How to make an integer larger than any other integer?

Since python integers are unbounded, you have to do this with a custom class:

import functools

@functools.total_ordering
class NeverSmaller(object):
    def __le__(self, other):
        return False

class ReallyMaxInt(NeverSmaller, int):
    def __repr__(self):
        return 'ReallyMaxInt()'

Here I've used a mix-in class NeverSmaller rather than direct decoration of ReallyMaxInt, because on Python 3 the action of functools.total_ordering would have been prevented by existing ordering methods inherited from int.

Usage demo:

>>> N = ReallyMaxInt()
>>> N > sys.maxsize
True
>>> isinstance(N, int)
True
>>> sorted([1, N, 0, 9999, sys.maxsize])
[0, 1, 9999, 9223372036854775807, ReallyMaxInt()]

Note that in python2, sys.maxint + 1 is bigger than sys.maxint, so you can't rely on that.

Disclaimer: This is an integer in the OO sense, it is not an integer in the mathematical sense. Consequently, arithmetic operations inherited from the parent class int may not behave sensibly. If this causes any issues for your intended use case, then they can be disabled by implementing __add__ and friends to just error out.


Konsta Vesterinen's infinity.Infinity would work (pypi), except that it doesn't inherit from int, but you can subclass it:

from infinity import Infinity
class IntInfinity(Infinity, int):
    pass
assert isinstance(IntInfinity(), int)
assert IntInfinity() > 1e100

Another package that implements "infinity" values is Extremes, which was salvaged from the rejected PEP 326; again, you'd need to subclass from extremes.Max and int.


Use case: library function expects an integer, and the only easy way to force a certain behavior is to pass a very large integer.

This sounds like a flaw in the library that should be fixed in its interface. Then all its users would benefit. What library is it?

Creating a magical int subclass with overridden comparison operators might work for you. It's brittle, though; you never know what the library is going to do with that object. Suppose it converts it to a string. What should happen? And data is naturally used in different ways as a library evolves; you may update the library one day to find that your trick doesn't work anymore.

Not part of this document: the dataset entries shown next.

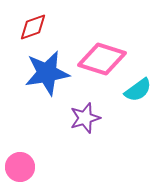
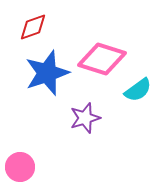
blue star: rotated 9 degrees counterclockwise
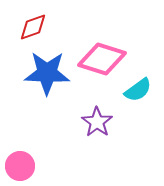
blue star: rotated 21 degrees clockwise
purple star: moved 12 px right, 4 px down; rotated 20 degrees counterclockwise
pink circle: moved 1 px up
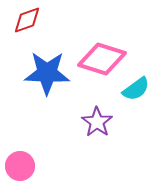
red diamond: moved 6 px left, 7 px up
cyan semicircle: moved 2 px left, 1 px up
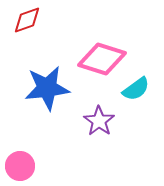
blue star: moved 15 px down; rotated 9 degrees counterclockwise
purple star: moved 2 px right, 1 px up
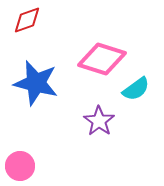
blue star: moved 11 px left, 5 px up; rotated 21 degrees clockwise
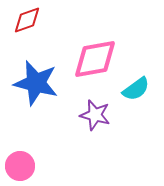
pink diamond: moved 7 px left; rotated 27 degrees counterclockwise
purple star: moved 4 px left, 6 px up; rotated 20 degrees counterclockwise
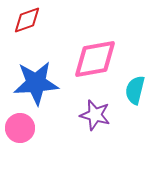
blue star: rotated 18 degrees counterclockwise
cyan semicircle: moved 1 px left, 1 px down; rotated 140 degrees clockwise
pink circle: moved 38 px up
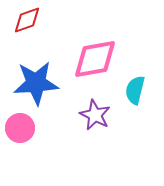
purple star: rotated 12 degrees clockwise
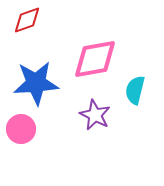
pink circle: moved 1 px right, 1 px down
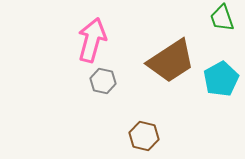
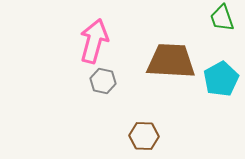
pink arrow: moved 2 px right, 1 px down
brown trapezoid: rotated 144 degrees counterclockwise
brown hexagon: rotated 12 degrees counterclockwise
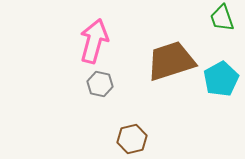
brown trapezoid: rotated 21 degrees counterclockwise
gray hexagon: moved 3 px left, 3 px down
brown hexagon: moved 12 px left, 3 px down; rotated 16 degrees counterclockwise
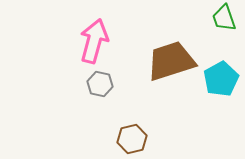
green trapezoid: moved 2 px right
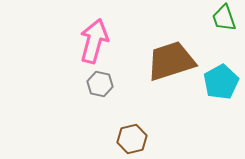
cyan pentagon: moved 3 px down
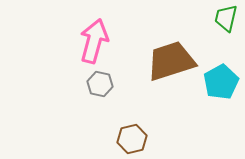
green trapezoid: moved 2 px right; rotated 32 degrees clockwise
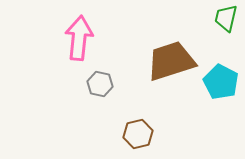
pink arrow: moved 15 px left, 3 px up; rotated 9 degrees counterclockwise
cyan pentagon: rotated 16 degrees counterclockwise
brown hexagon: moved 6 px right, 5 px up
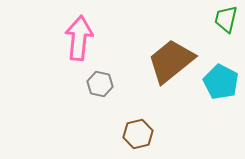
green trapezoid: moved 1 px down
brown trapezoid: rotated 21 degrees counterclockwise
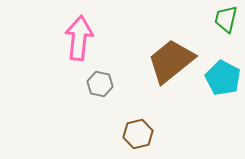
cyan pentagon: moved 2 px right, 4 px up
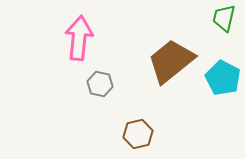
green trapezoid: moved 2 px left, 1 px up
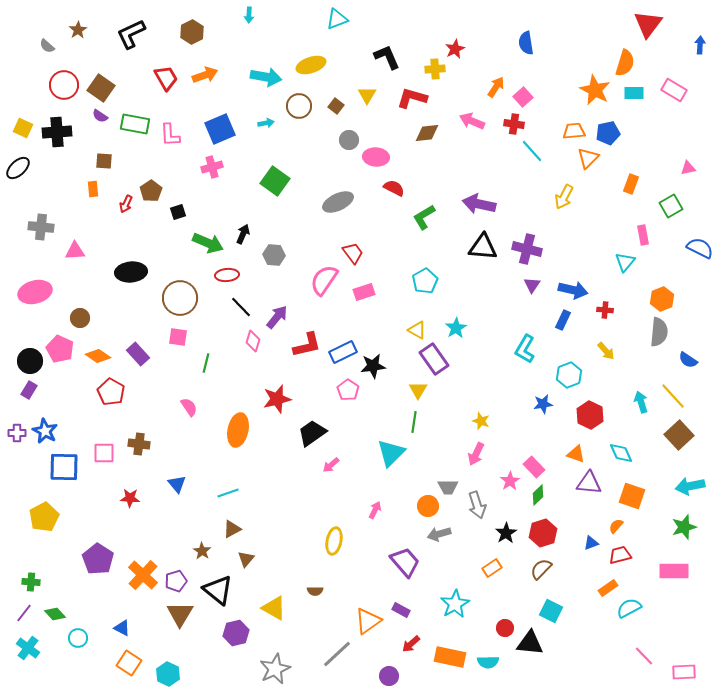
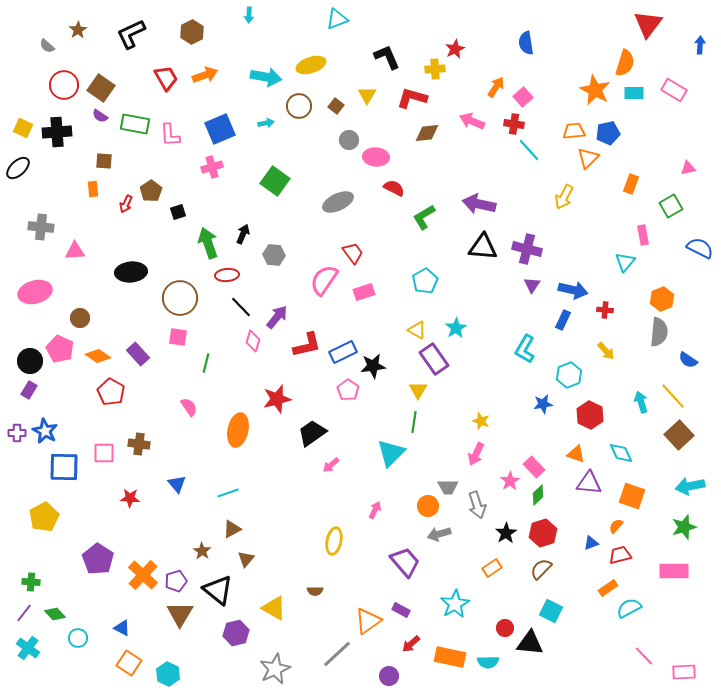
cyan line at (532, 151): moved 3 px left, 1 px up
green arrow at (208, 243): rotated 132 degrees counterclockwise
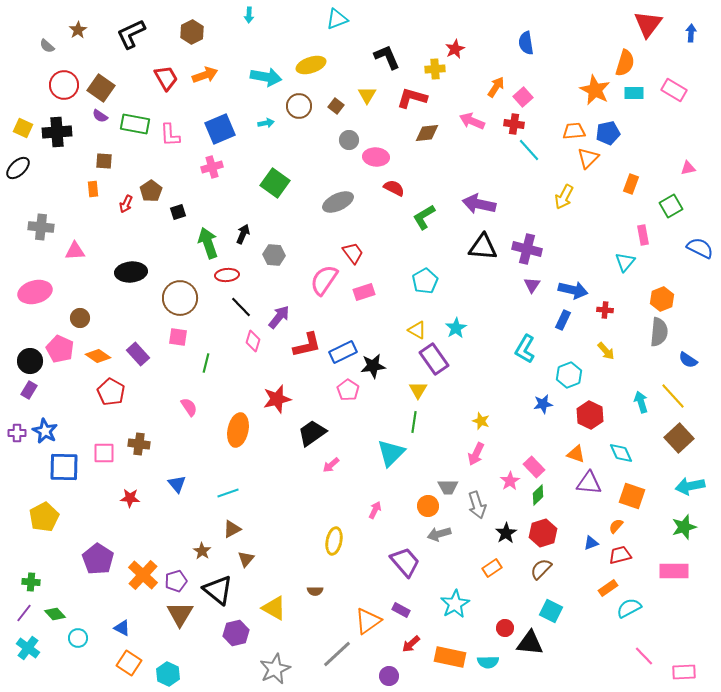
blue arrow at (700, 45): moved 9 px left, 12 px up
green square at (275, 181): moved 2 px down
purple arrow at (277, 317): moved 2 px right
brown square at (679, 435): moved 3 px down
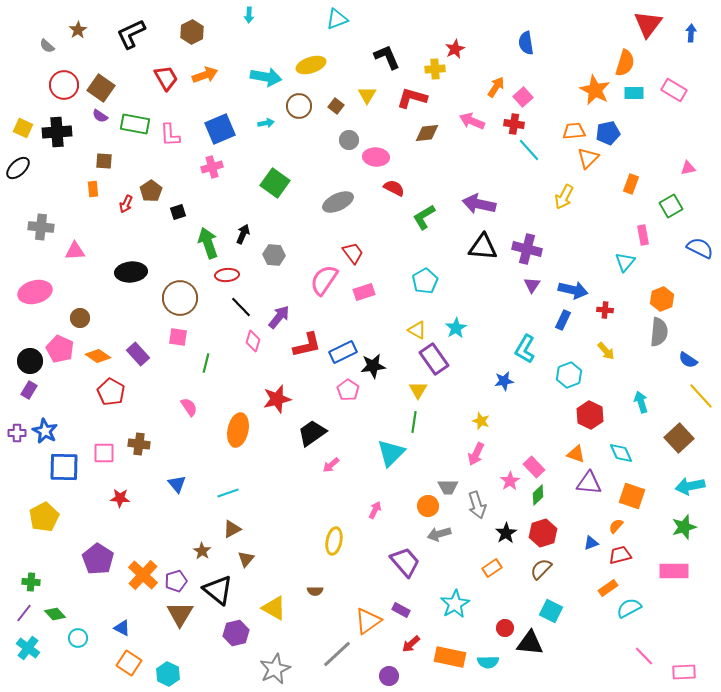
yellow line at (673, 396): moved 28 px right
blue star at (543, 404): moved 39 px left, 23 px up
red star at (130, 498): moved 10 px left
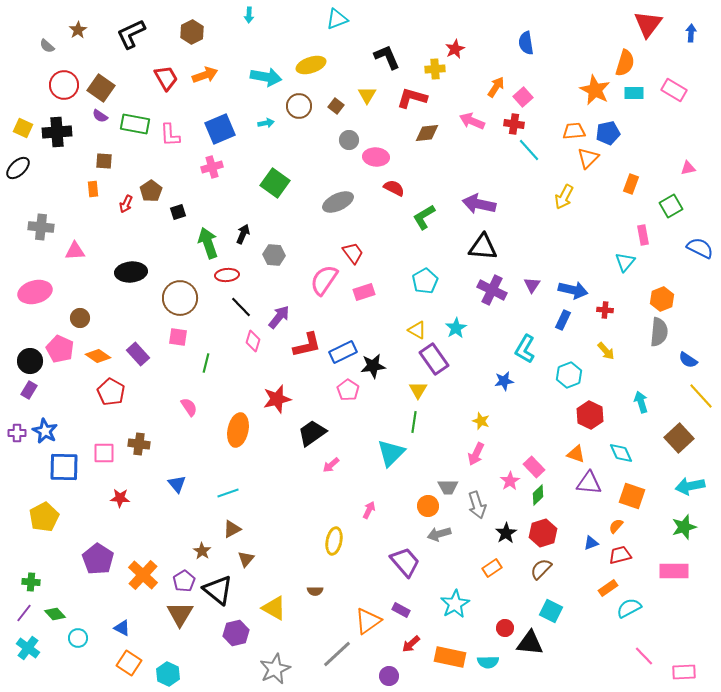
purple cross at (527, 249): moved 35 px left, 41 px down; rotated 12 degrees clockwise
pink arrow at (375, 510): moved 6 px left
purple pentagon at (176, 581): moved 8 px right; rotated 15 degrees counterclockwise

It seems to me that this would be fundamentally impossible. Let's say you write a function that returns this RBI ("really big int"). If the computer is capable of storing it, then someone else could write a function that returns the same value. Is your RBI greater than itself?

Perhaps you can achieve the desired result with something like @wim's answer: Create an object that overrides the comparison operators to make "<" always return false and ">" always return true. (I haven't written a lot of Python. In most object-oriented languages, this would only work if the comparison puts your value first, IF RBI>x. If someone writes the comparison the other way, IF x>RBI, it will fail because the compiler doesn't know how to compare integers to a user-defined class.)